Selbst der Schweizerische Wissenschaftsrat geht in seinem aktuellen Evaluationsbericht hart mit dem SNF ins Gericht: Statt seinen Kernaufgaben nachzukommen, die Grundlagenforschung sowie den wissenschaftlichen Nachwuchs zu fördern und dabei dem Bottom-up-Ansatz Rechnung zu tragen, gebärde er sich zunehmend autokratisch. Die Empfehlungen sind deutlich: «back to bottom-up», also die Forschenden aus den verschiedenen Fachrichtungen enger miteinbeziehen, wenn Förderprioritäten festgelegt werden. Grundlegend stärker zu unterstützen seien ausserdem die Sozial- und Geisteswissenschaften sowie die Gleichstellung (Diversität ist da hoffentlich mitgemeint).

Und was macht der SNF? Das Gegenteil: Er streicht konsultationslos das Programm «doc.CH» für Nachwuchsforschende aus den Geistes- und Sozialwissenschaften – nachdem er bereits die Marie-Heim-Vögtlin-Stipendien für Nachwuchsforscherinnen gestrichen hat.

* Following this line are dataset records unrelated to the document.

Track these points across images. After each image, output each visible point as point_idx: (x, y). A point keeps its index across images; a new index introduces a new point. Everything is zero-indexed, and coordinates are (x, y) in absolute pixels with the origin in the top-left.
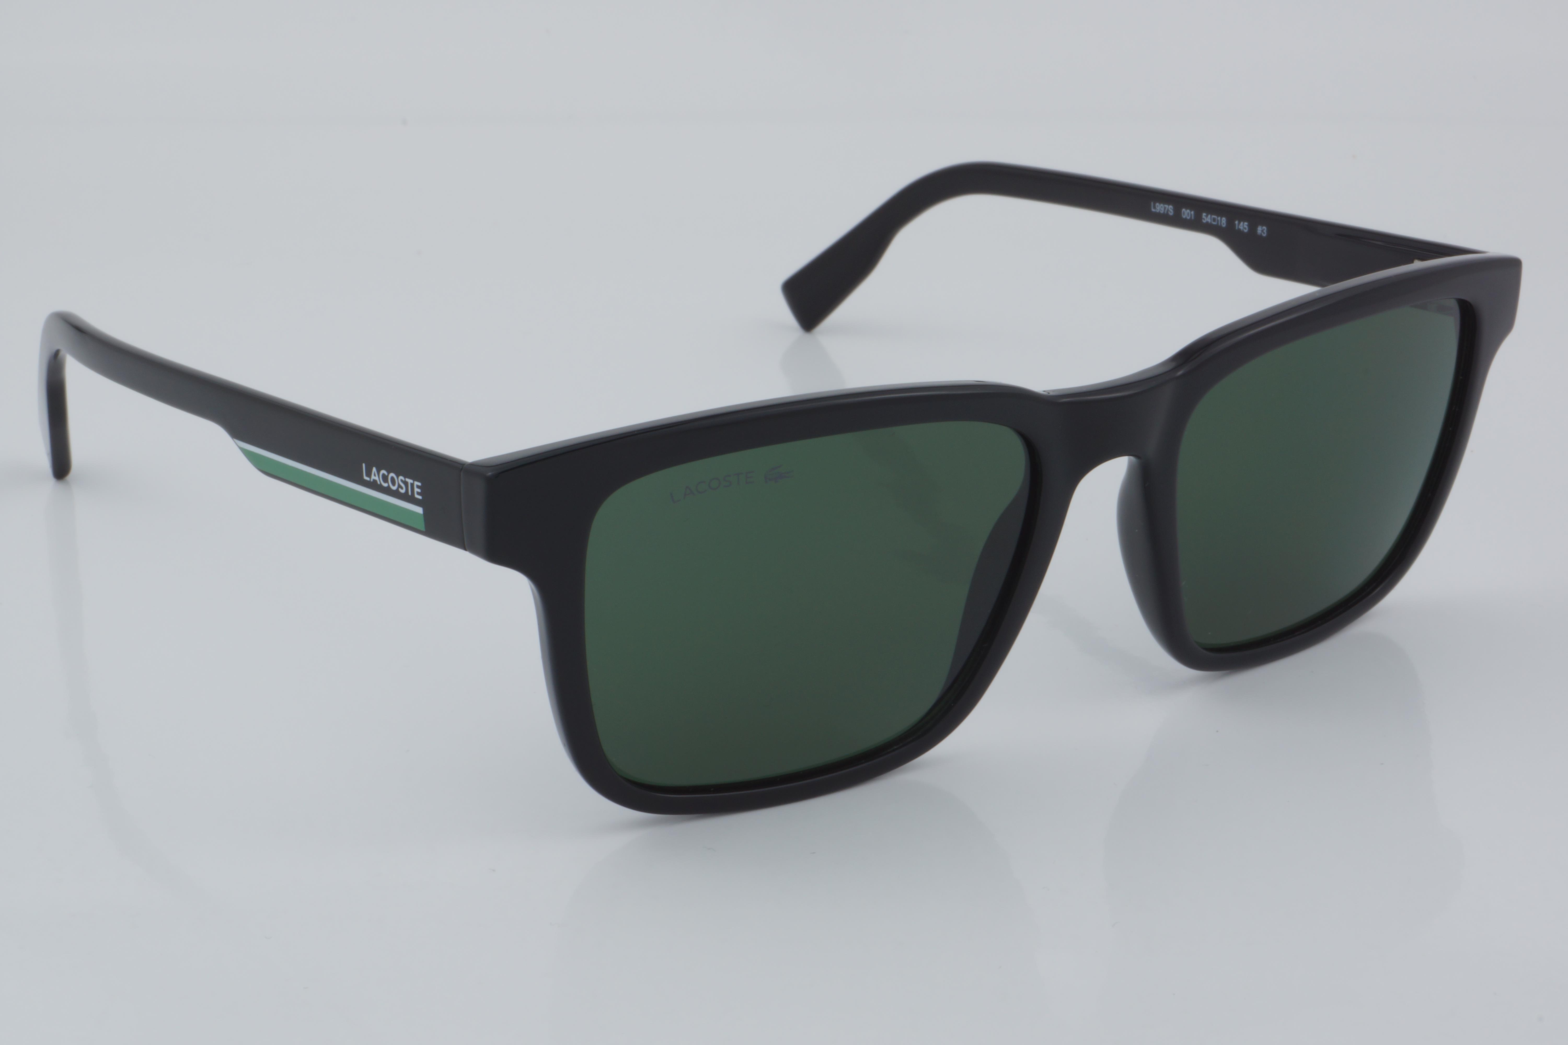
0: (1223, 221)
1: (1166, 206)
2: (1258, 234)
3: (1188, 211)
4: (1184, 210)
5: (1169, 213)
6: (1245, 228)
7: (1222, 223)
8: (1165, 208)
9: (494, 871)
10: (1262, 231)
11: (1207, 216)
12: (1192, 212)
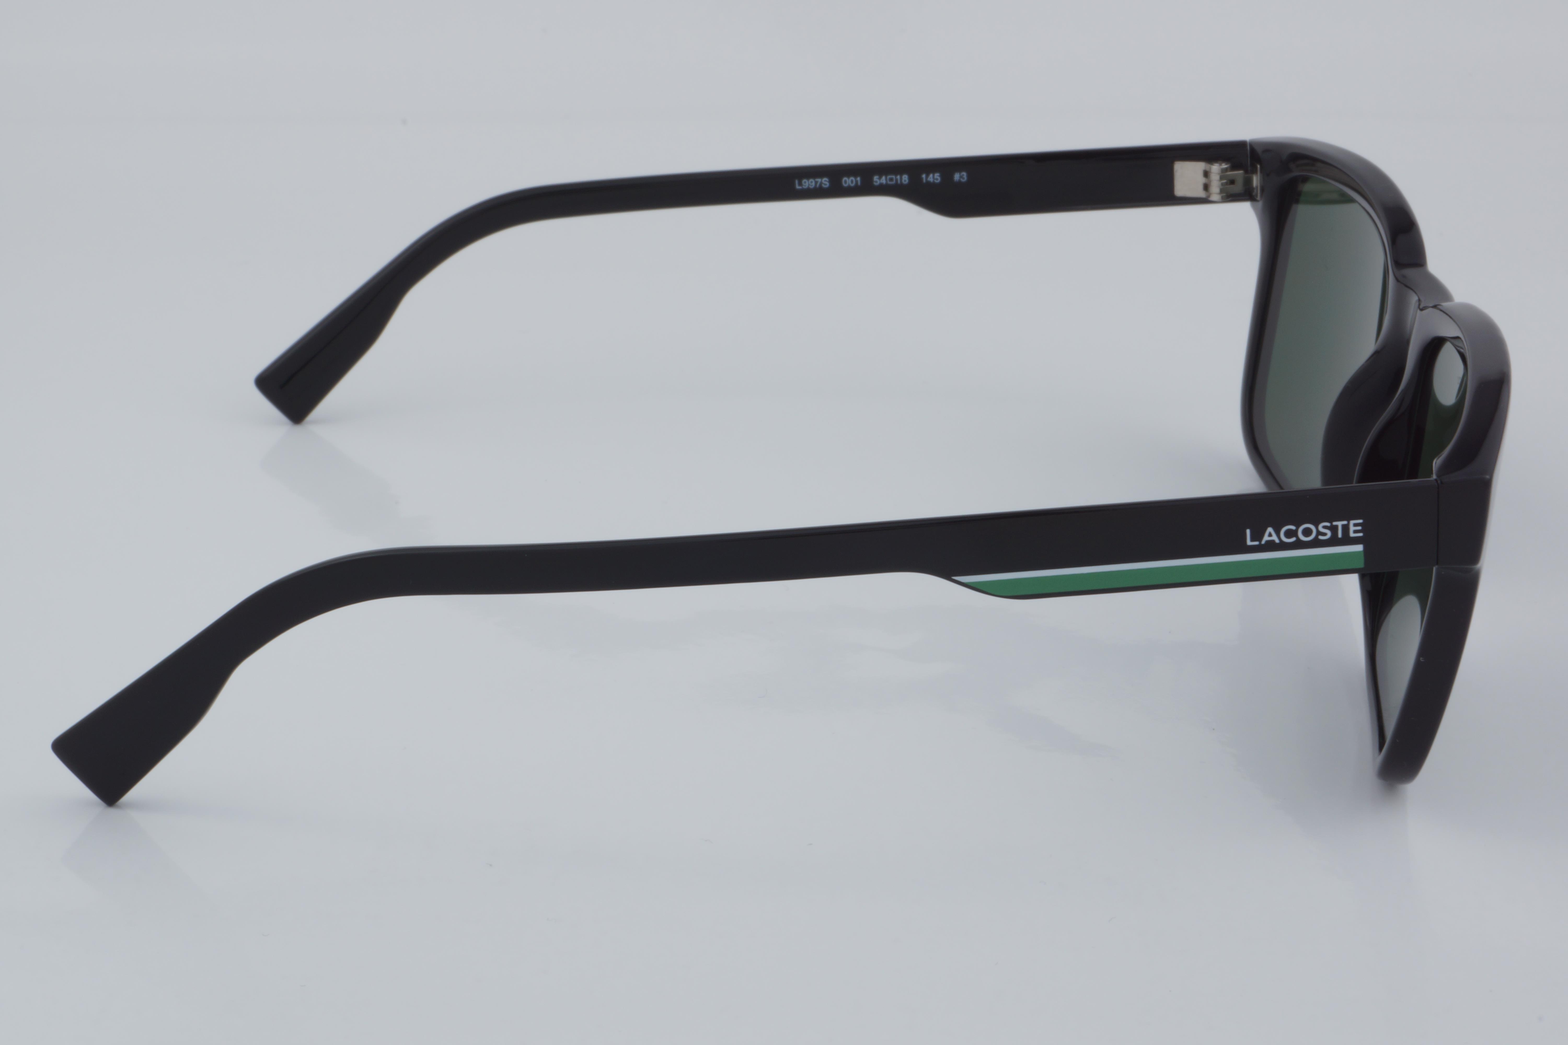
0: (905, 179)
1: (819, 180)
2: (955, 180)
3: (852, 178)
4: (845, 179)
5: (823, 186)
6: (937, 179)
7: (903, 181)
8: (816, 183)
9: (491, 865)
10: (961, 177)
11: (880, 178)
12: (859, 179)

Und was, wenn wir jetzt den SNF streichen? Zala schlägt vor, stattdessen einzelne Stiftungen zu gründen: für spezifische Forschungsbereiche wie Geistes- und Sozialwissenschaften, oder ausgerichtet auf Projekt- oder Karriereförderung. Von heute auf morgen wird das allerdings kaum passieren. «doc.CH» hingegen könnte schon morgen neu ausgeschrieben werden. Es wäre ein erster Schritt.